Le collectif compte aujourd’hui une vingtaine de membres actifs et rassemble des personnes de tous âges et de professions très différentes. « Beaucoup sont parents, mais tous ne le sont pas. Certains ont déjà milité dans le monde associatif, tandis que d’autres s’engagent pour la première fois. Ce que j’ai ressenti, c’est que les gens avaient besoin de passer à l’action parce qu’ils ne savaient pas quoi faire pour protéger leurs enfants. Ils se disent que la justice n’y arrive pas et que le gouvernement ne semble pas prendre la mesure du problème », souligne la présidente en insistant : « Ce sont des gens qui sont en colère et qui ont l’impression que rien ne se fait. Ils ont donc décidé de faire quelque chose ». Les membres du collectif entendent ainsi lutter en Corse contre toutes les formes de violences faites aux enfants, et notamment les violences sexuelles. Dans cette optique, l’association souhaite organiser des actions de prévention et de sensibilisation, interpeller les pouvoirs publics et relayer dans l’île les mobilisations nationales en faveur d’une loi-cadre intégrale.
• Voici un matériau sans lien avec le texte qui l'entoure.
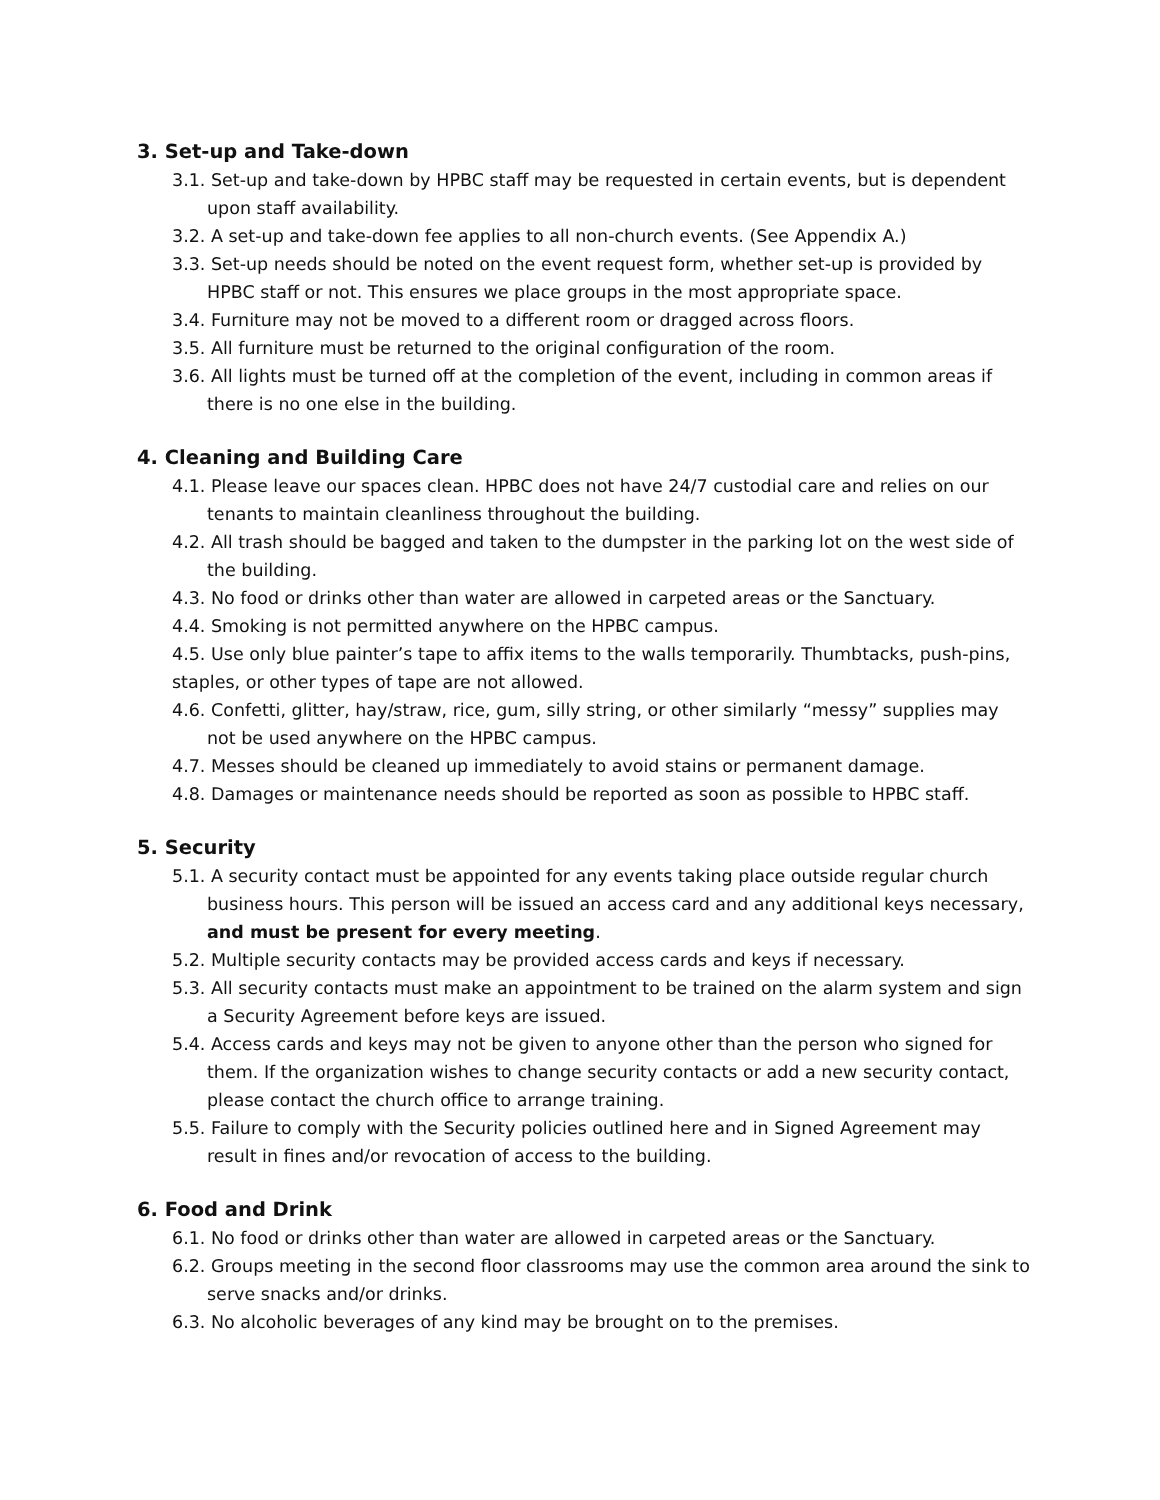3. Set-up and Take-down
3.1. Set-up and take-down by HPBC staff may be requested in certain events, but is dependent upon staff availability.
3.2. A set-up and take-down fee applies to all non-church events. (See Appendix A.)
3.3. Set-up needs should be noted on the event request form, whether set-up is provided by HPBC staff or not. This ensures we place groups in the most appropriate space.
3.4. Furniture may not be moved to a different room or dragged across floors.
3.5. All furniture must be returned to the original configuration of the room.
3.6. All lights must be turned off at the completion of the event, including in common areas if there is no one else in the building.
4. Cleaning and Building Care
4.1. Please leave our spaces clean. HPBC does not have 24/7 custodial care and relies on our tenants to maintain cleanliness throughout the building.
4.2. All trash should be bagged and taken to the dumpster in the parking lot on the west side of the building.
4.3. No food or drinks other than water are allowed in carpeted areas or the Sanctuary.
4.4. Smoking is not permitted anywhere on the HPBC campus.
4.5. Use only blue painter’s tape to affix items to the walls temporarily. Thumbtacks, push-pins, staples, or other types of tape are not allowed.
4.6. Confetti, glitter, hay/straw, rice, gum, silly string, or other similarly “messy” supplies may not be used anywhere on the HPBC campus.
4.7. Messes should be cleaned up immediately to avoid stains or permanent damage.
4.8. Damages or maintenance needs should be reported as soon as possible to HPBC staff.
5. Security
5.1. A security contact must be appointed for any events taking place outside regular church business hours. This person will be issued an access card and any additional keys necessary, and must be present for every meeting.
5.2. Multiple security contacts may be provided access cards and keys if necessary.
5.3. All security contacts must make an appointment to be trained on the alarm system and sign a Security Agreement before keys are issued.
5.4. Access cards and keys may not be given to anyone other than the person who signed for them. If the organization wishes to change security contacts or add a new security contact, please contact the church office to arrange training.
5.5. Failure to comply with the Security policies outlined here and in Signed Agreement may result in fines and/or revocation of access to the building.
6. Food and Drink
6.1. No food or drinks other than water are allowed in carpeted areas or the Sanctuary.
6.2. Groups meeting in the second floor classrooms may use the common area around the sink to serve snacks and/or drinks.
6.3. No alcoholic beverages of any kind may be brought on to the premises.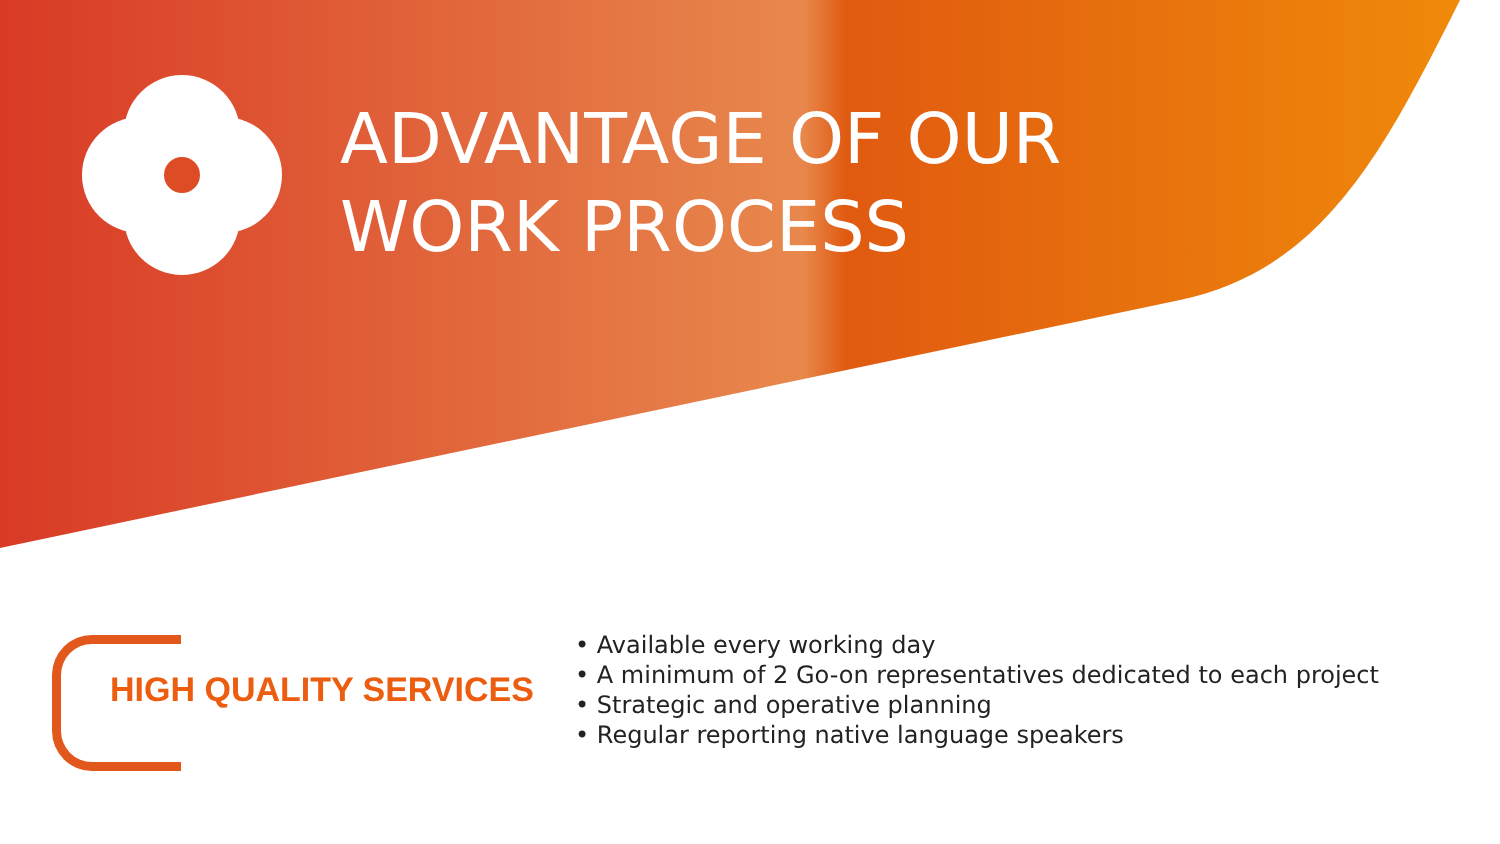ADVANTAGE OF OUR
WORK PROCESS
HIGH QUALITY SERVICES
• Available every working day
• A minimum of 2 Go-on representatives dedicated to each project
• Strategic and operative planning
• Regular reporting native language speakers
Car ses membres le martèlent : la Corse n’est pas épargnée par ces violences. « Il y a toujours cette petite musique selon laquelle, en Corse, on protège les enfants. C’est le meilleur atout des agresseurs, parce que les gens n’imaginent pas que, dans leur entourage, quelqu’un puisse s’en prendre à des enfants. Alors que nous savons très bien que cela existe », insiste Florence Poli.
 
« Mettre la pression sur les députés »
 
Une réalité qui transparaît, selon le collectif, dans le nombre de procédures concernant des agressions sexuelles sur mineurs recensées dans la juridiction d’Ajaccio. Avant que le garde des Sceaux ne demande aux parquets de reprendre cet état des lieux, 34 dossiers avaient été identifiés. À l’issue de cette nouvelle recension, leur nombre a été porté à 104, selon les chiffres rappelés par l’association. « S’il n’y avait pas eu cette mobilisation publique, cette recension n’aurait pas été faite. C’est aussi le message que nous voulons porter : des résultats sont possibles. Nous voyons bien que nous pouvons faire bouger l’exécutif si nous lui mettons la pression », estime Florence Poli.
 
Le collectif entend donc maintenir cette pression à l’approche de l’arrivée d’un nouveau texte au Parlement, annoncée pour la fin du mois de septembre. Dans le cadre d’une journée nationale de mobilisation contre les violences sexuelles faites aux femmes et aux enfants, il appelle les Corses à se rassembler le lundi 7 septembre à 19 heures devant le palais de justice d’Ajaccio. Per i nostri zitelli réclame de son côté une loi-cadre intégrale, accompagnée d’une politique publique coordonnée et de moyens à la hauteur des enjeux. « Il faut mettre la pression sur les députés et ne rien lâcher. C’est maintenant qu’il faut obtenir des choses », martèle Florence Poli qui indique encore que le collectif va adresser une lettre ouverte aux parlementaires corses afin de leur demander de soutenir cette démarche.